START

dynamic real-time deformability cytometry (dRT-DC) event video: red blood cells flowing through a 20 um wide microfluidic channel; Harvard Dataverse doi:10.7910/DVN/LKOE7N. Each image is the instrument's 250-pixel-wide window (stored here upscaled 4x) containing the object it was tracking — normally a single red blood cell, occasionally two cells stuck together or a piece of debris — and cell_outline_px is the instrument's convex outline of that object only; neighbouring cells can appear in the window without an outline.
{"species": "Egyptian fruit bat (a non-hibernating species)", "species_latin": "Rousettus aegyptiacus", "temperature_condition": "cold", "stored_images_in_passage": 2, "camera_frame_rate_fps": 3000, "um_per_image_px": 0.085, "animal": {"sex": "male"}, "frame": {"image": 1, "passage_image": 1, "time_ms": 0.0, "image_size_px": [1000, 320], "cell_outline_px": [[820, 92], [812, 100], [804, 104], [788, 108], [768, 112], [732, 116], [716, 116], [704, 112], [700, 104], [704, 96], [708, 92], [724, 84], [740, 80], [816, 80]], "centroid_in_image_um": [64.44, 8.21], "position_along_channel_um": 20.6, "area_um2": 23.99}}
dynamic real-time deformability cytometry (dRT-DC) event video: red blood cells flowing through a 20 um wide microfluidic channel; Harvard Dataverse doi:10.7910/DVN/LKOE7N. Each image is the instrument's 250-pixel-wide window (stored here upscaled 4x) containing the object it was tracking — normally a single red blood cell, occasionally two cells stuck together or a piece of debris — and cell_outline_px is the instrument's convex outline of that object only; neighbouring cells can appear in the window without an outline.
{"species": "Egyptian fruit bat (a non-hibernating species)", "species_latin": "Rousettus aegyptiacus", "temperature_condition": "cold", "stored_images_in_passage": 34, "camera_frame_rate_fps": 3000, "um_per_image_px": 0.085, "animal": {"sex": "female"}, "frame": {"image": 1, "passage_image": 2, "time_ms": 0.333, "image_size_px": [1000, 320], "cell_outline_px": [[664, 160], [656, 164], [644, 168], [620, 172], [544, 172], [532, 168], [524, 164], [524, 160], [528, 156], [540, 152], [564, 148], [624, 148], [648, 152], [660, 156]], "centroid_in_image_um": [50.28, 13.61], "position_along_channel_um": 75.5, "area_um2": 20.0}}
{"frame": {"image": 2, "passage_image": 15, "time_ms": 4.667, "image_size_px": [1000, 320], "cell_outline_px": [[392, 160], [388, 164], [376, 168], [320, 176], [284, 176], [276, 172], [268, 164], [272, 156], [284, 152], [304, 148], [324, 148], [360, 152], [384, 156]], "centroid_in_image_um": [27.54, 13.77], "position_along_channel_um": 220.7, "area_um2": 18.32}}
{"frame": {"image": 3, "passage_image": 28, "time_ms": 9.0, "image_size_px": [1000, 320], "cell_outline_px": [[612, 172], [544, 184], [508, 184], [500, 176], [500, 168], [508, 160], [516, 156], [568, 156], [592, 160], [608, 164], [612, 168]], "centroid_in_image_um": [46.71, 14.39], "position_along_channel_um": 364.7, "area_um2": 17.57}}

END

- TASK TO COMPLETE: Write out all the records above again, exactly as they stand.

- EXERCISE OUTPUT:
dynamic real-time deformability cytometry (dRT-DC) event video: red blood cells flowing through a 20 um wide microfluidic channel; Harvard Dataverse doi:10.7910/DVN/LKOE7N. Each image is the instrument's 250-pixel-wide window (stored here upscaled 4x) containing the object it was tracking — normally a single red blood cell, occasionally two cells stuck together or a piece of debris — and cell_outline_px is the instrument's convex outline of that object only; neighbouring cells can appear in the window without an outline.
{"species": "Egyptian fruit bat (a non-hibernating species)", "species_latin": "Rousettus aegyptiacus", "temperature_condition": "cold", "stored_images_in_passage": 2, "camera_frame_rate_fps": 3000, "um_per_image_px": 0.085, "animal": {"sex": "male"}, "frame": {"image": 1, "passage_image": 1, "time_ms": 0.0, "image_size_px": [1000, 320], "cell_outline_px": [[820, 92], [812, 100], [804, 104], [788, 108], [768, 112], [732, 116], [716, 116], [704, 112], [700, 104], [704, 96], [708, 92], [724, 84], [740, 80], [816, 80]], "centroid_in_image_um": [64.44, 8.21], "position_along_channel_um": 20.6, "area_um2": 23.99}}
dynamic real-time deformability cytometry (dRT-DC) event video: red blood cells flowing through a 20 um wide microfluidic channel; Harvard Dataverse doi:10.7910/DVN/LKOE7N. Each image is the instrument's 250-pixel-wide window (stored here upscaled 4x) containing the object it was tracking — normally a single red blood cell, occasionally two cells stuck together or a piece of debris — and cell_outline_px is the instrument's convex outline of that object only; neighbouring cells can appear in the window without an outline.
{"species": "Egyptian fruit bat (a non-hibernating species)", "species_latin": "Rousettus aegyptiacus", "temperature_condition": "cold", "stored_images_in_passage": 34, "camera_frame_rate_fps": 3000, "um_per_image_px": 0.085, "animal": {"sex": "female"}, "frame": {"image": 1, "passage_image": 2, "time_ms": 0.333, "image_size_px": [1000, 320], "cell_outline_px": [[664, 160], [656, 164], [644, 168], [620, 172], [544, 172], [532, 168], [524, 164], [524, 160], [528, 156], [540, 152], [564, 148], [624, 148], [648, 152], [660, 156]], "centroid_in_image_um": [50.28, 13.61], "position_along_channel_um": 75.5, "area_um2": 20.0}}
{"frame": {"image": 2, "passage_image": 15, "time_ms": 4.667, "image_size_px": [1000, 320], "cell_outline_px": [[392, 160], [388, 164], [376, 168], [320, 176], [284, 176], [276, 172], [268, 164], [272, 156], [284, 152], [304, 148], [324, 148], [360, 152], [384, 156]], "centroid_in_image_um": [27.54, 13.77], "position_along_channel_um": 220.7, "area_um2": 18.32}}
{"frame": {"image": 3, "passage_image": 28, "time_ms": 9.0, "image_size_px": [1000, 320], "cell_outline_px": [[612, 172], [544, 184], [508, 184], [500, 176], [500, 168], [508, 160], [516, 156], [568, 156], [592, 160], [608, 164], [612, 168]], "centroid_in_image_um": [46.71, 14.39], "position_along_channel_um": 364.7, "area_um2": 17.57}}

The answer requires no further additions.